Butlers would show up visitors who arrived punctually, while tardier guests could expect nothing more than being shown in, shown through, or, for the unpardonably late, shown sideways. (Which is to say, crabwise, through the tradesman’s entrance.)
A baronet was a baron who had been partially refunded. The precise percentage varied depending on title and estate retained, less legal fees.
Tweed manufacturers of the era maintained strict chromatic standards. Controversially, the precise ‘ruddy tint’ worn by Sir Henry here had no official designation, being most closely approximated as the colour a gentleman goes when he has recently argued with a horse.
A ‘weather-beaten’ appearance was a much sought-after quality in Victorian personal notices, often listed alongside such traits as ‘has all original teeth’ and ‘not yet implicated in a canal death’.
This is how Holmes’ services were most often described in London Tradesman Guides of the era: ‘Thinks out little puzzles. Violin accompaniment.
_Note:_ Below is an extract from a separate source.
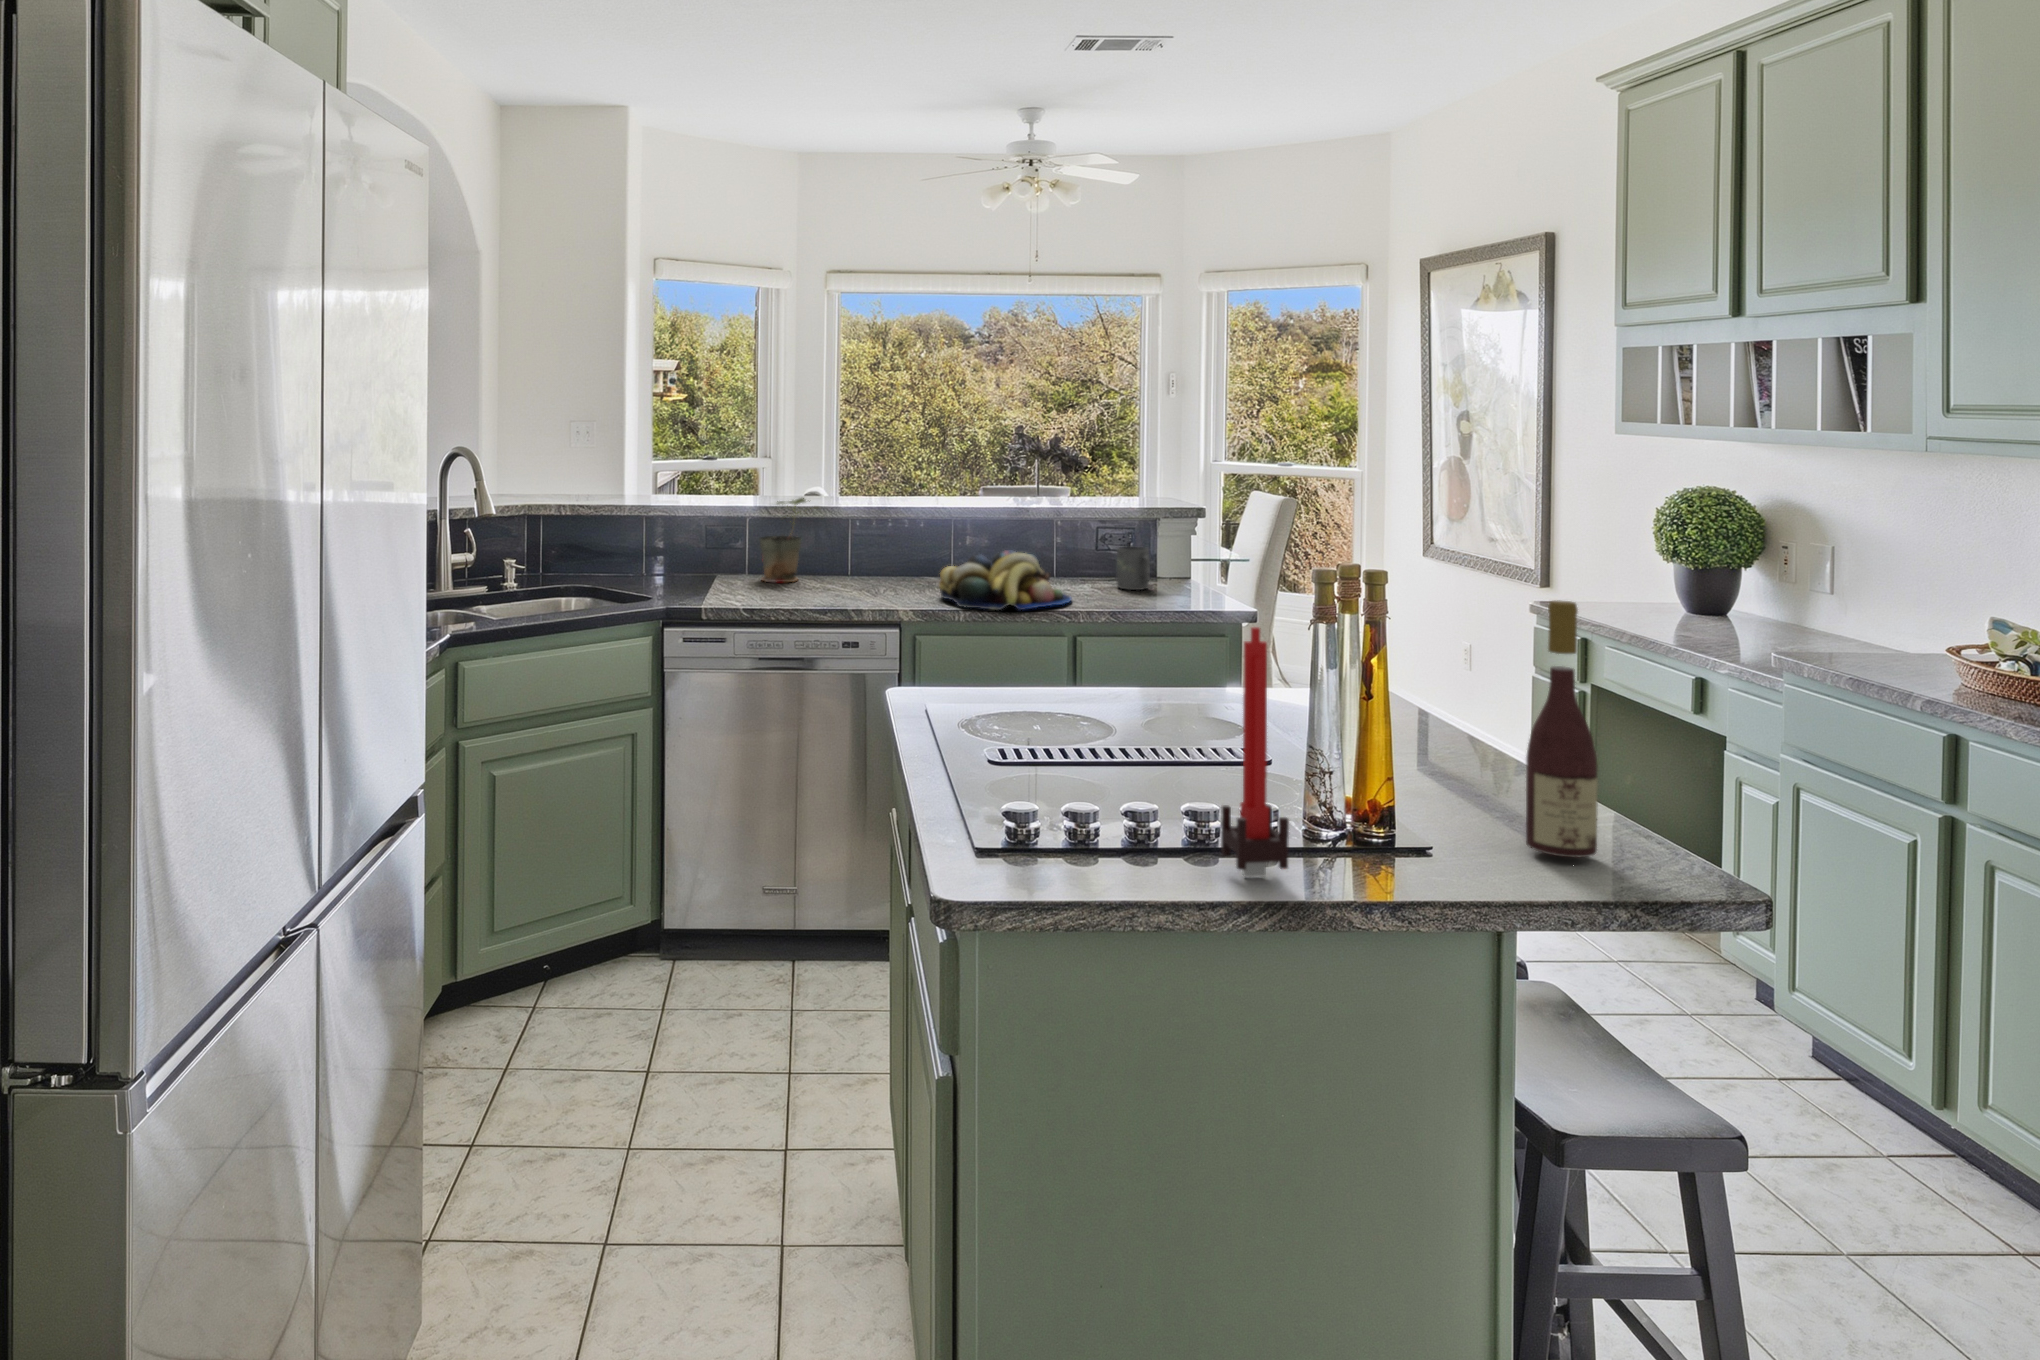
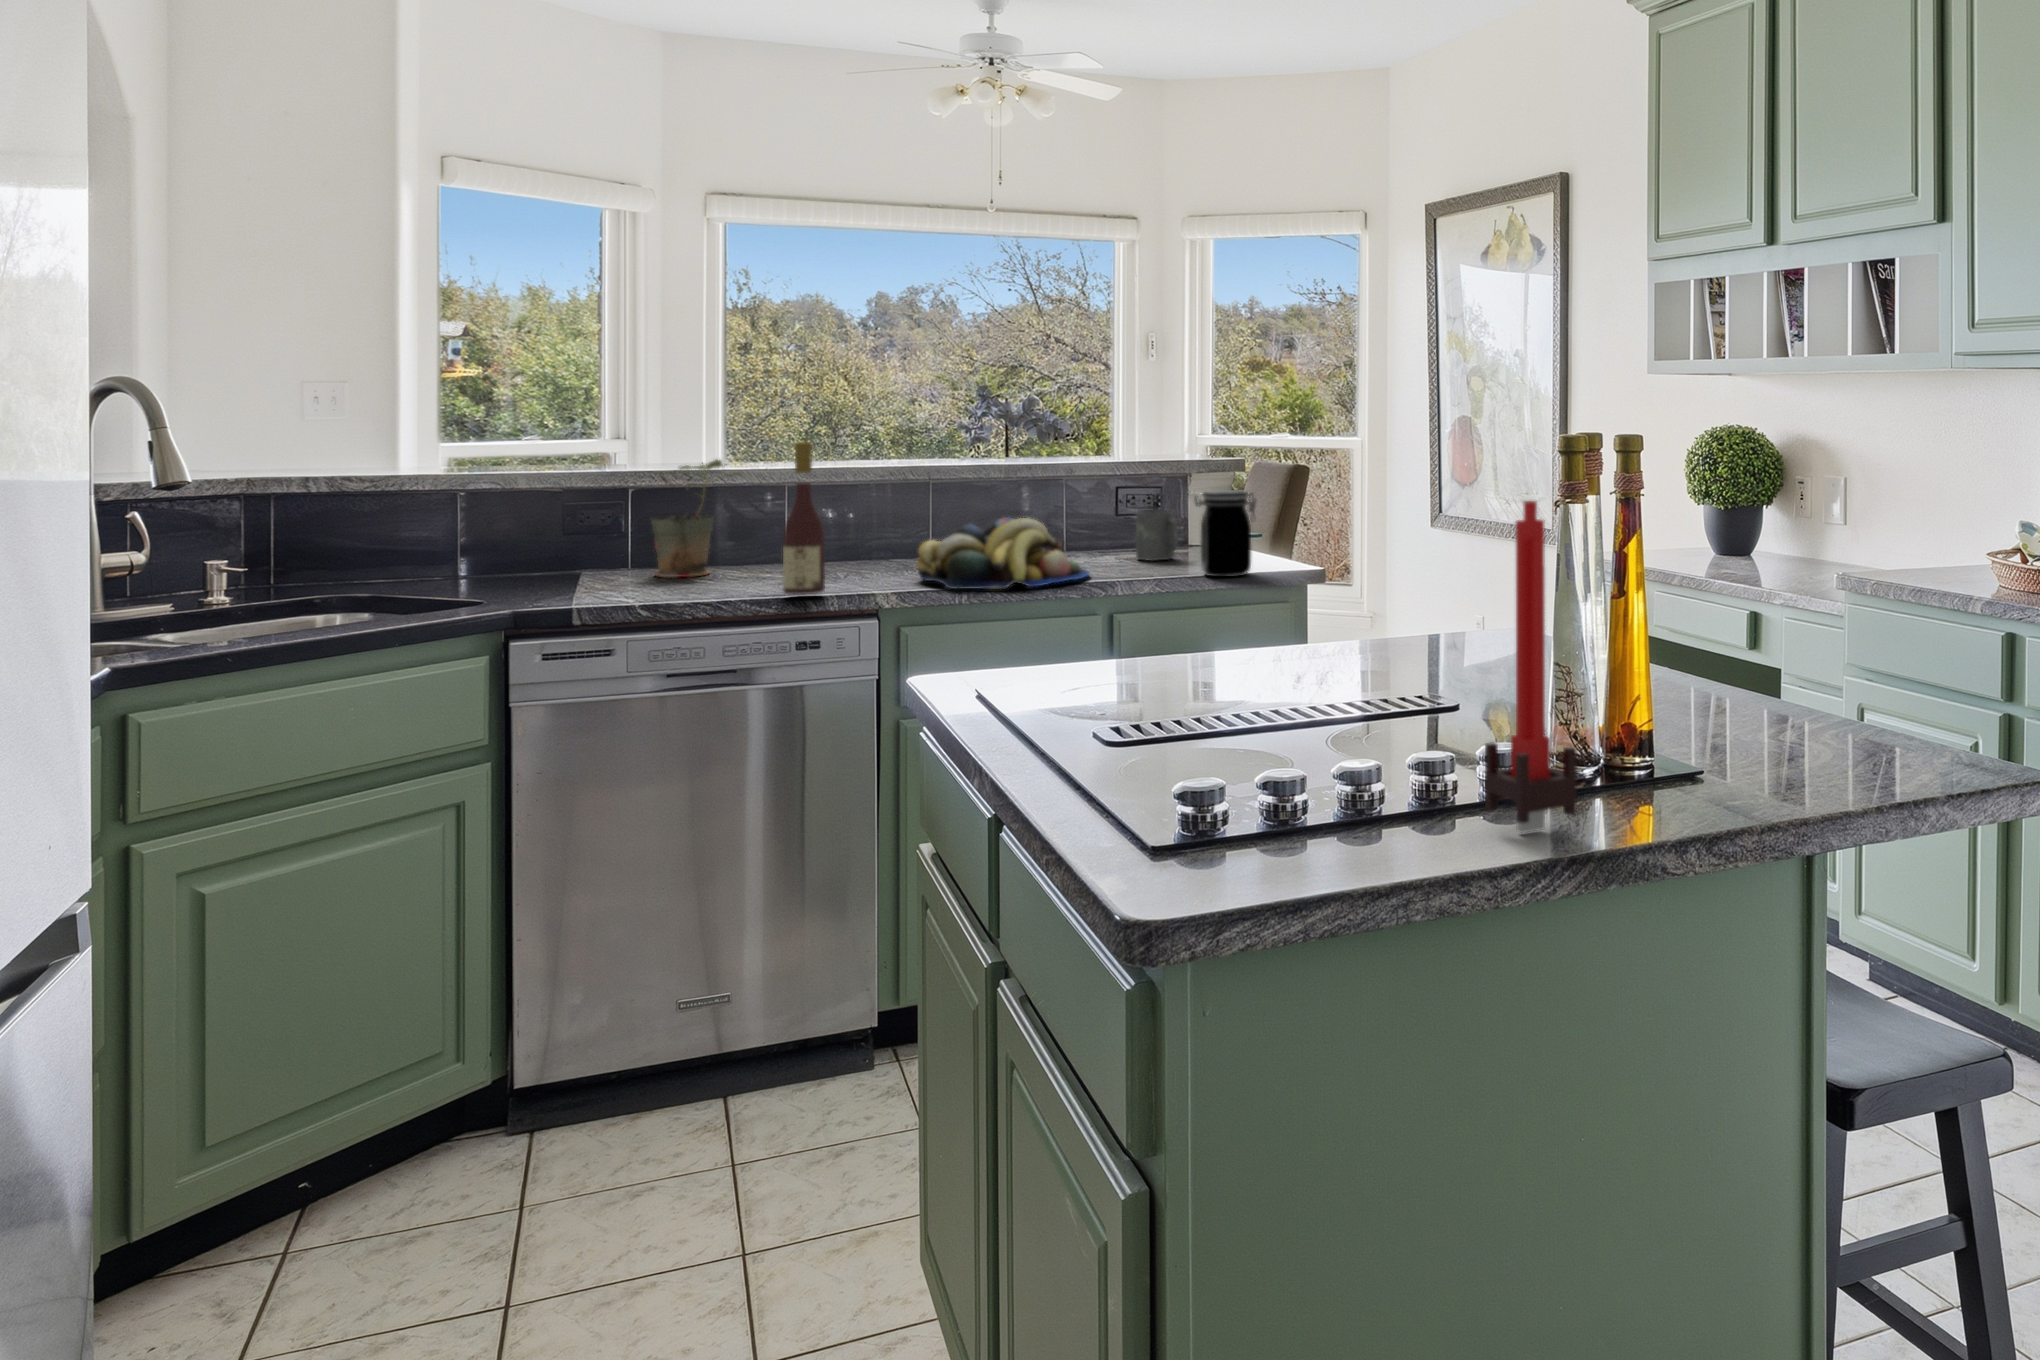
jar: none [1158,537,1211,610] -> present [1194,490,1256,577]
wine bottle: present [1526,600,1598,858] -> present [783,442,825,594]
Adequate parking.’
Prayers, genuflections, and other liturgical instructions were invoked for the most common of activities in the latter half of the nineteenth century, including, but not limited to, the taking of seats, the hailing of a hansom cab and the returning of an umbrella.
‘Jokes’ or ‘humorous entreaties’, as they were more commonly known, were a relatively recent intrusion upon polite society, having been formally codified by the Royal Society for the Advancement of Levity in 1887, and Sir Henry’s lack of certainty on the matter is therefore entirely well earned.
The minimum legal requirements for a document to qualify as a letter under the 1741 British Postal Act included the minimum of one (1) postage stamp, one (1) envelope, one (1) ‘holiday posting card’ or nine (9) legible words in English or other Colonial language. Sir Henry would have been well abreast of these stipulations.
Holmes scholars widely believe that ‘printed in rough characters’ is a typo, and that this is meant to read ‘printed by rough characters’, a sly dig at the unsavoury inhabitants of the Northumberland Hotel, a location in which Conan Doyle was infamously relieved of his belongings by the hotel’s morally provisional guests, who made off with both his favourite pipe and one of his travelling companions.